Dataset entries
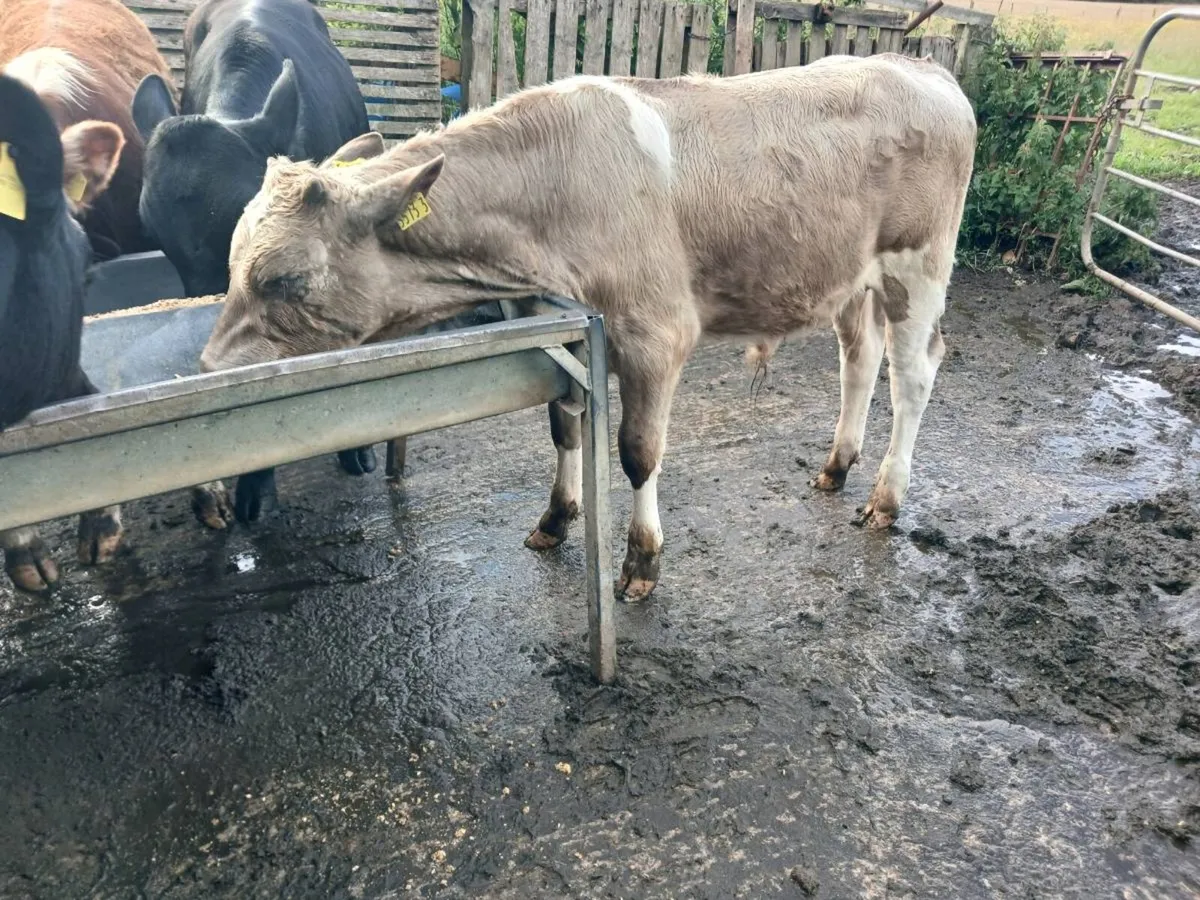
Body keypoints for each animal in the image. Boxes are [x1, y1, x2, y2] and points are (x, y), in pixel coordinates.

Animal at [198, 56, 978, 603]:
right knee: (859, 359)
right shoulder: (554, 326)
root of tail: (922, 67)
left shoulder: (655, 333)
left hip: (919, 267)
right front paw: (556, 518)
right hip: (852, 277)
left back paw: (885, 498)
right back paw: (837, 465)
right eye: (233, 261)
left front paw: (640, 561)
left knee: (913, 374)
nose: (207, 368)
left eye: (285, 280)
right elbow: (563, 427)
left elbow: (637, 453)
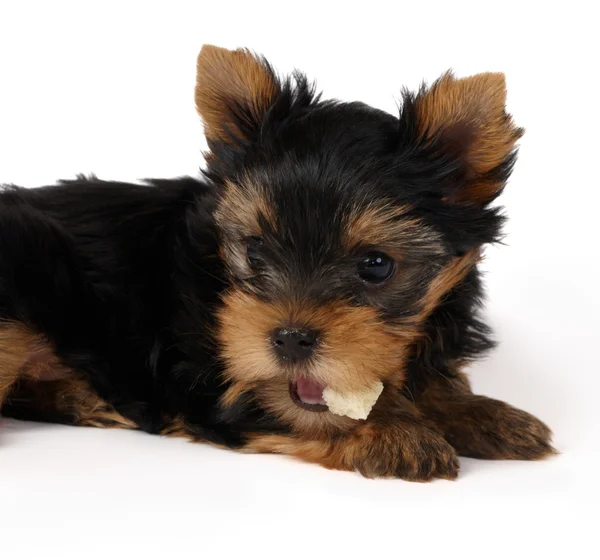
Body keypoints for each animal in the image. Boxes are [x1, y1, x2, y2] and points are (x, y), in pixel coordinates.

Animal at [0, 44, 552, 482]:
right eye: (255, 250)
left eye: (376, 266)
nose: (289, 339)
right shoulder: (211, 382)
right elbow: (302, 411)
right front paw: (397, 434)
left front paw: (481, 413)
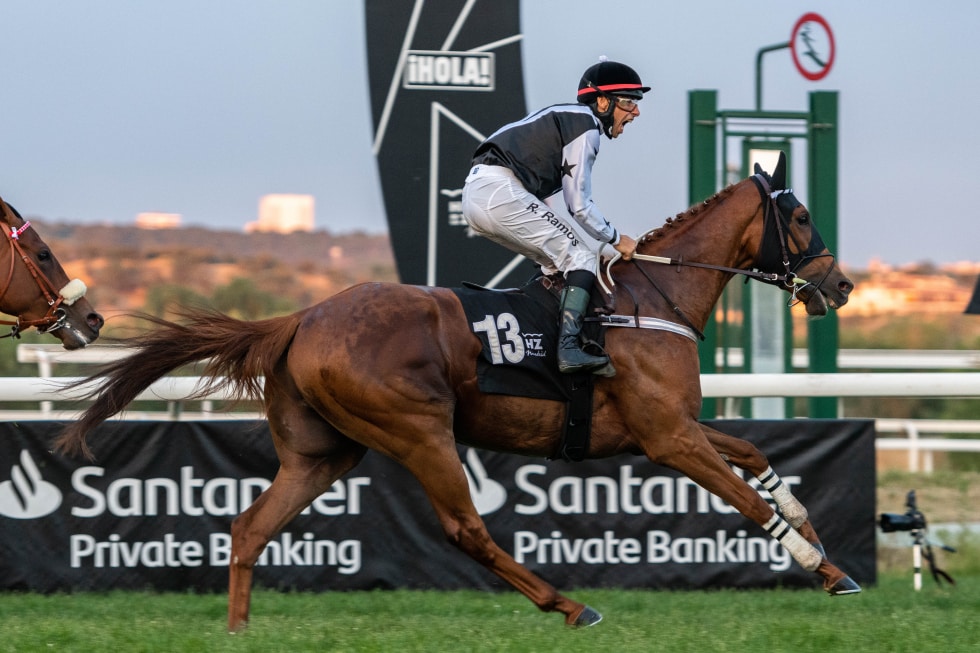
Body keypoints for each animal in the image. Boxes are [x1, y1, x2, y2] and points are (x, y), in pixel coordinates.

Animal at [59, 155, 856, 628]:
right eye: (801, 216)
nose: (842, 284)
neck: (648, 296)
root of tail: (302, 317)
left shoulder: (668, 429)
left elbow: (754, 455)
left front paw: (813, 533)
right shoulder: (667, 438)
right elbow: (746, 497)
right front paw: (824, 566)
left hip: (324, 452)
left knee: (251, 525)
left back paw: (238, 627)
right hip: (419, 431)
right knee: (465, 528)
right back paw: (570, 605)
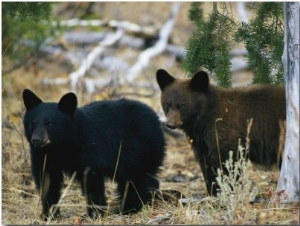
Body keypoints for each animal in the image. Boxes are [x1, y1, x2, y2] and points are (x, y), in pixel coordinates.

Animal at [22, 89, 165, 220]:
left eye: (50, 123)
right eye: (33, 123)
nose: (37, 140)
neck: (60, 146)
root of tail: (156, 118)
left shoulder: (89, 150)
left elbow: (92, 181)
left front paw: (96, 213)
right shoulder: (43, 156)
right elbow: (47, 181)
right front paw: (49, 215)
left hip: (140, 149)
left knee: (138, 178)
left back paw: (131, 208)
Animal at [157, 69, 286, 196]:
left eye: (182, 105)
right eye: (167, 104)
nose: (170, 124)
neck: (205, 117)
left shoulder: (225, 132)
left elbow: (227, 159)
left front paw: (226, 189)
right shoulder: (201, 141)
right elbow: (206, 163)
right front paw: (213, 190)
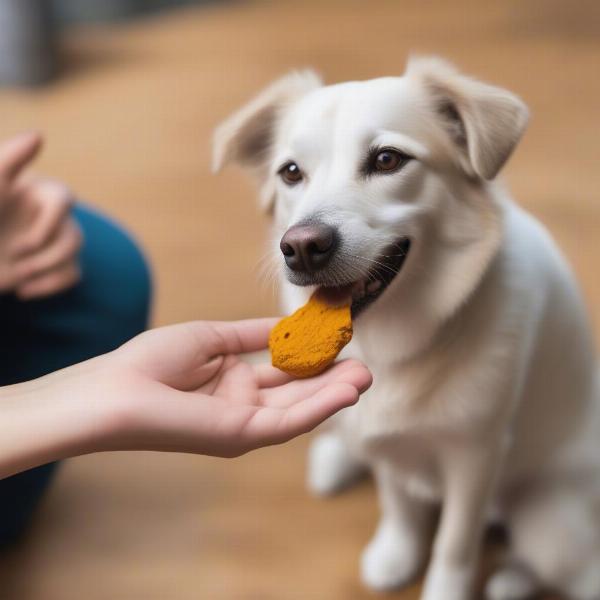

> YOUR GOAL
Search the records for lines holding the word "front", then copy each line you find.

> WORKED SOLUTION
right front paw: (556, 518)
left front paw: (640, 561)
right front paw: (397, 434)
left front paw: (481, 413)
left front paw: (813, 533)
right front paw: (824, 566)
left front paw: (96, 213)
right front paw: (49, 215)
left front paw: (226, 189)
right front paw: (213, 190)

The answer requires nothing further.